- [ACTIVITY]:
Gather up every line from the entries below that uses the word "second".

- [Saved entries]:

[Start of Attachment]

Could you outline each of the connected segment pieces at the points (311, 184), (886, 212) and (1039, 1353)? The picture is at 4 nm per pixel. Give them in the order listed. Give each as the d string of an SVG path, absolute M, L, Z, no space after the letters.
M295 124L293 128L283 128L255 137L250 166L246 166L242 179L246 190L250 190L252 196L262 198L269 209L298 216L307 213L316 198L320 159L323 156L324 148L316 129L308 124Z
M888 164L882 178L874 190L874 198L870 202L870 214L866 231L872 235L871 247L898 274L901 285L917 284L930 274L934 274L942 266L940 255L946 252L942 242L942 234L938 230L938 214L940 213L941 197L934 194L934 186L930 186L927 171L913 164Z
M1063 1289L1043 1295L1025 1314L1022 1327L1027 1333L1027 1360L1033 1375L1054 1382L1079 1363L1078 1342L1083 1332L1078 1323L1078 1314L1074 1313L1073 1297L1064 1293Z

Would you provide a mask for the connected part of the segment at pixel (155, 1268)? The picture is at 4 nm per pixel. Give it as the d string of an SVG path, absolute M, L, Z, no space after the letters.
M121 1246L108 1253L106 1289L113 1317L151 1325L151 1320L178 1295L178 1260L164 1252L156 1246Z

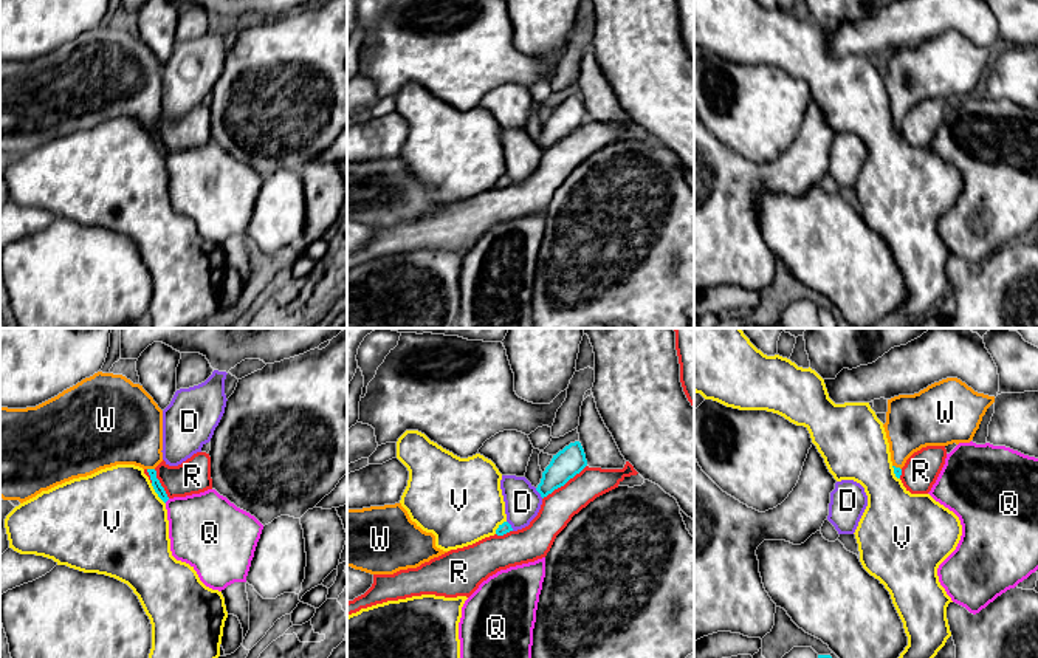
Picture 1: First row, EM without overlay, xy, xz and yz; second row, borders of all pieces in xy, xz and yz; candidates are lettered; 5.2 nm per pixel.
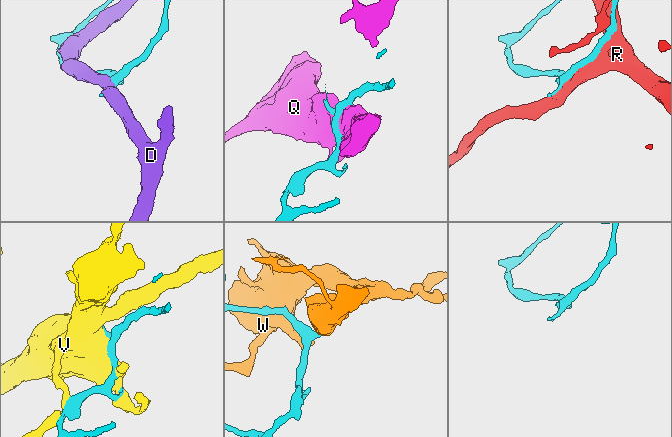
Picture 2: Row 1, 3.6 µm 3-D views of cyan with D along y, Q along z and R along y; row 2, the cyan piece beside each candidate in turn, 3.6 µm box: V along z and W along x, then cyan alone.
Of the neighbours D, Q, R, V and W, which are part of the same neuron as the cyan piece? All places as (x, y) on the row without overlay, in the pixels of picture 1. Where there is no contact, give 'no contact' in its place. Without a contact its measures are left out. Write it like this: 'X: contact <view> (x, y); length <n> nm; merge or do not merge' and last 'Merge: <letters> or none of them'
D: contact xz (538, 144); length 70 nm; do not merge
Q: contact xy (166, 154); length 40 nm; do not merge
R: contact xz (564, 137); length 300 nm; do not merge
V: contact xy (157, 146); length 130 nm; do not merge
W: contact xy (151, 123); length 40 nm; merge
Merge: W

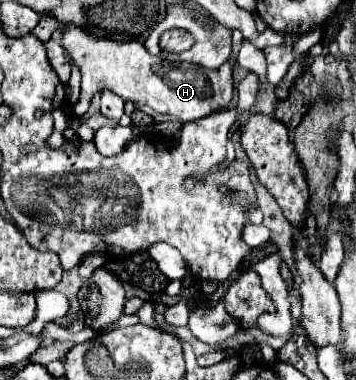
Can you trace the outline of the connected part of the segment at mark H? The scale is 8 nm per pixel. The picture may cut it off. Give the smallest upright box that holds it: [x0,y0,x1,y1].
[60,24,238,122]

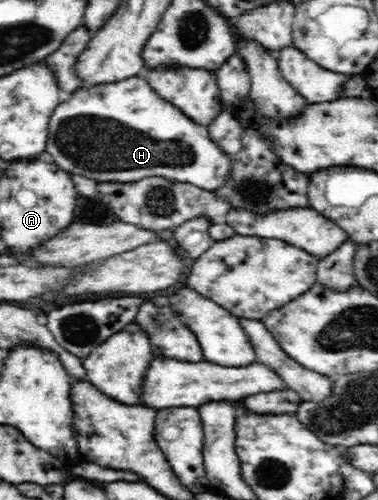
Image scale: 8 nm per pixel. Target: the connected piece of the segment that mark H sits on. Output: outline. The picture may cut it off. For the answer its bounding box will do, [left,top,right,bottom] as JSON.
[46,76,232,192]

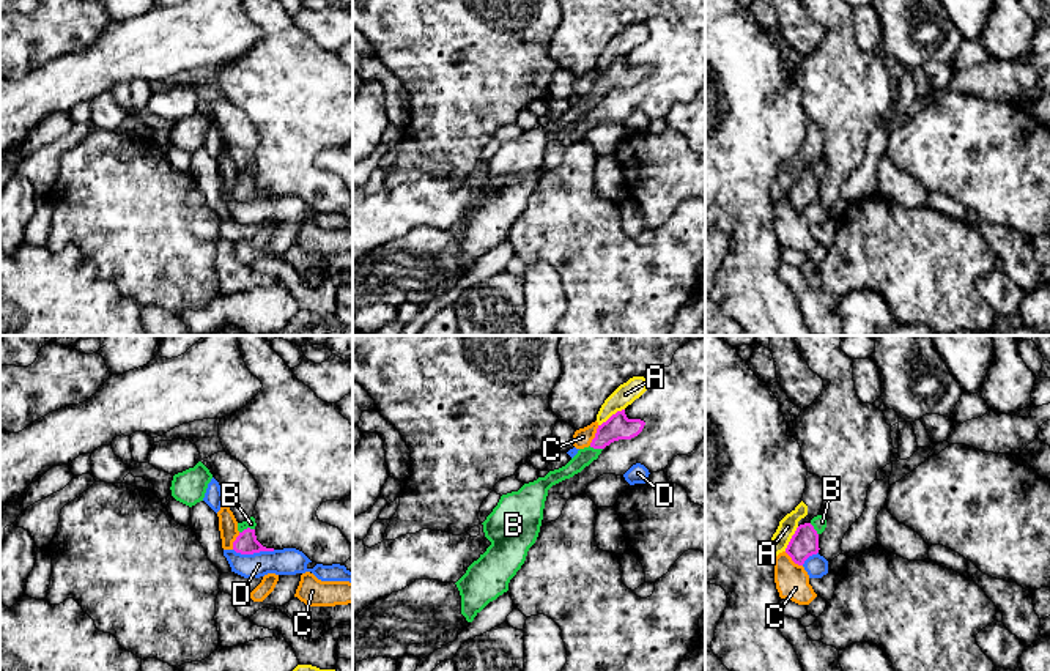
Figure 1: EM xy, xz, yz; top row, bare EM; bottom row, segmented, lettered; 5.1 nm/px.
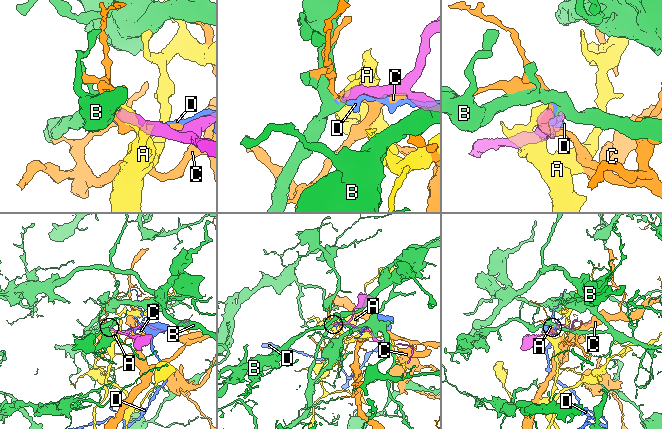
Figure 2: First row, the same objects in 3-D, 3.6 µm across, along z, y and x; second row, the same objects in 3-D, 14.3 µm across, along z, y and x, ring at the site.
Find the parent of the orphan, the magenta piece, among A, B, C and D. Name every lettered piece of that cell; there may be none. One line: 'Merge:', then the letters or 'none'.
Merge: B

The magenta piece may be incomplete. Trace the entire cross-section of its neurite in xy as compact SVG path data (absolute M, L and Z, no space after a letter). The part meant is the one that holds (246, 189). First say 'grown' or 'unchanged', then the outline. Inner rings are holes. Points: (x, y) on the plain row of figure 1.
grown | M250 164L242 170L238 170L239 183L233 189L233 197L241 202L253 202L260 198L274 198L274 195L263 194L255 183L255 165Z

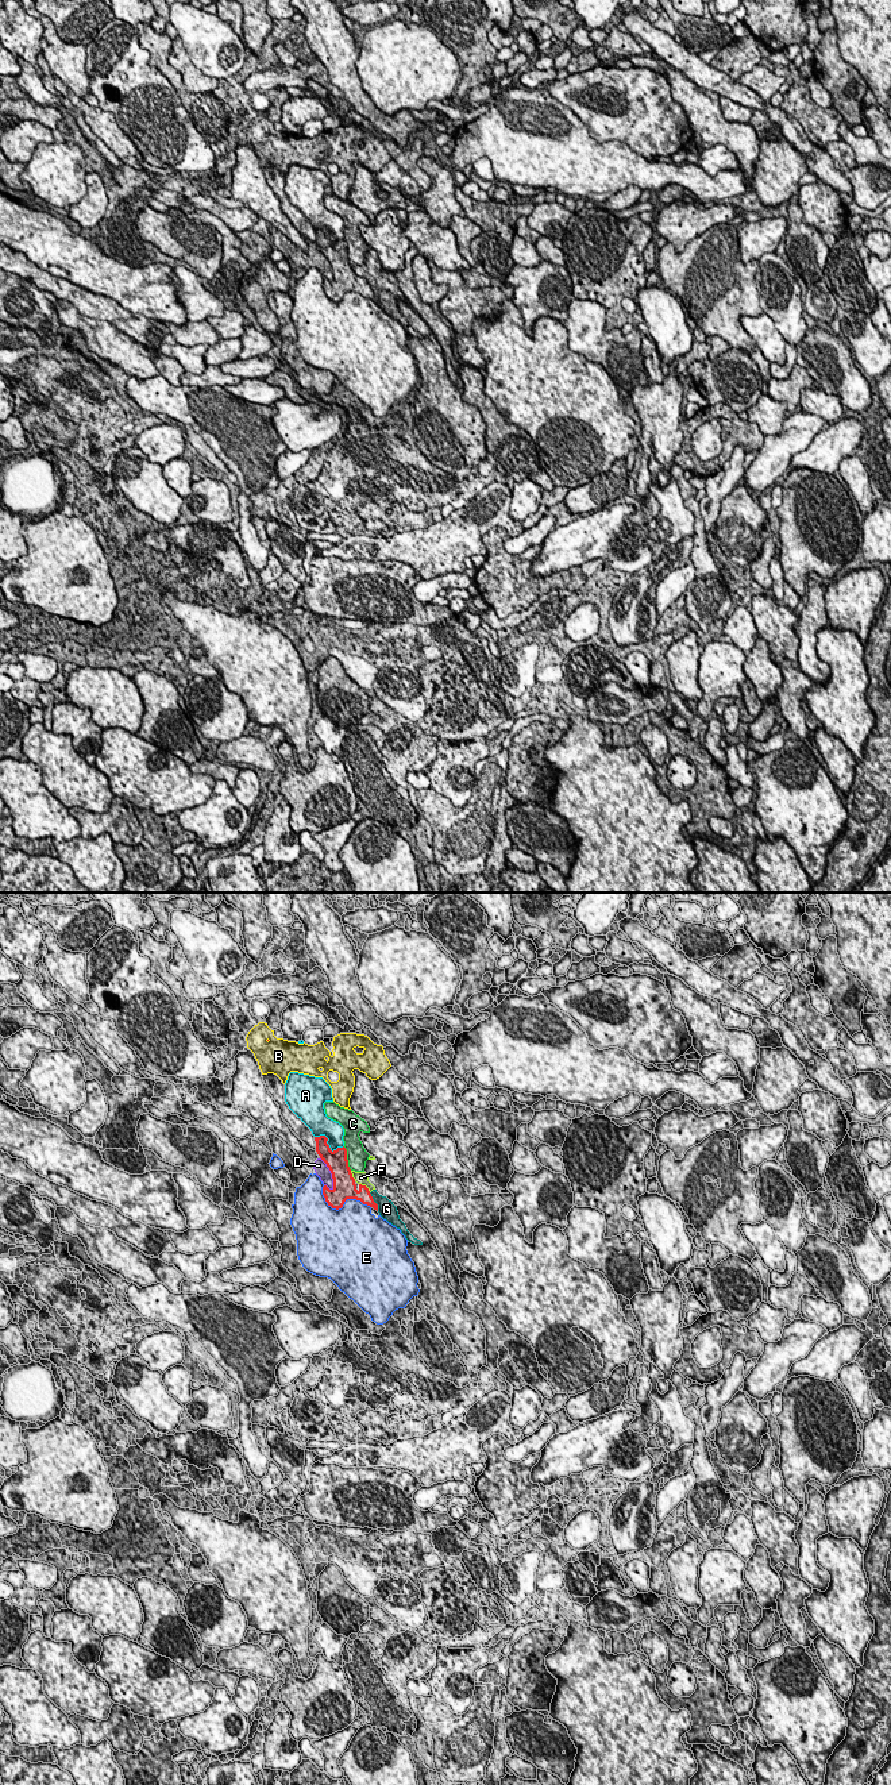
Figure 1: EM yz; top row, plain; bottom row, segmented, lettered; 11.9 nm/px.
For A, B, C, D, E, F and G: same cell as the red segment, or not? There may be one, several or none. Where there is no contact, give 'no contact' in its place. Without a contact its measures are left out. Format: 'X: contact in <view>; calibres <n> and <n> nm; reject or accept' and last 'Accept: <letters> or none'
A: contact in yz; calibres 240 and 260 nm; reject
B: no contact; reject
C: contact in yz; calibres 240 and 240 nm; reject
D: contact in yz; calibres 280 and 160 nm; reject
E: contact in yz; calibres 280 and 480 nm; reject
F: contact in yz; calibres 280 and 160 nm; reject
G: contact in yz; calibres 160 and 200 nm; reject
Accept: none

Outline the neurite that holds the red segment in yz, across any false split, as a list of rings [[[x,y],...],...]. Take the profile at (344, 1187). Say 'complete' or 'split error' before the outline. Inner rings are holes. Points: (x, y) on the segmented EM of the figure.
complete; [[[325,1136],[315,1137],[315,1141],[316,1152],[329,1168],[333,1179],[332,1190],[327,1185],[323,1187],[323,1195],[328,1206],[339,1210],[347,1199],[356,1199],[378,1211],[378,1204],[374,1202],[369,1188],[362,1184],[355,1184],[355,1179],[348,1167],[347,1149],[343,1146],[332,1152]]]

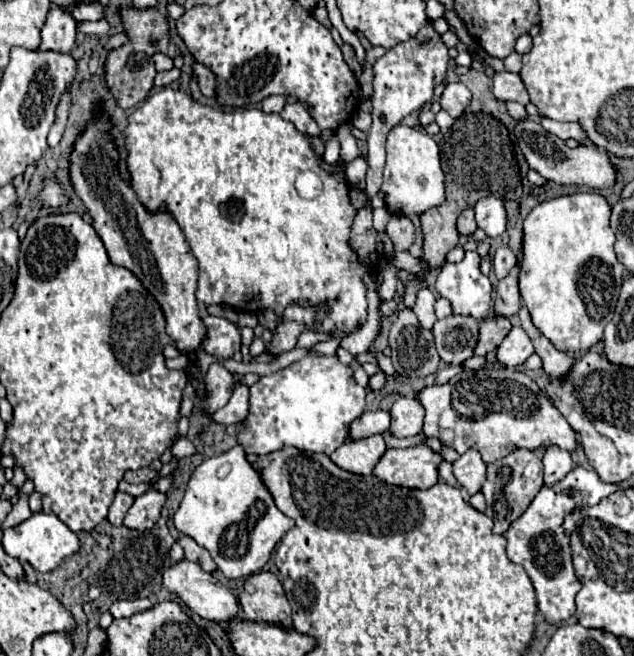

[End of Attachment]

- [ANSWER TO THIS TASK]:
Picture 1: First row, EM without overlay, xy, xz and yz; second row, borders of all pieces in xy, xz and yz; candidates are lettered; 5.2 nm per pixel.
Figure 2: First row, the same objects in 3-D, 3.6 µm across, along z, y and x; second row, the same objects in 3-D, 14.3 µm across, along z, y and x, ring at the site.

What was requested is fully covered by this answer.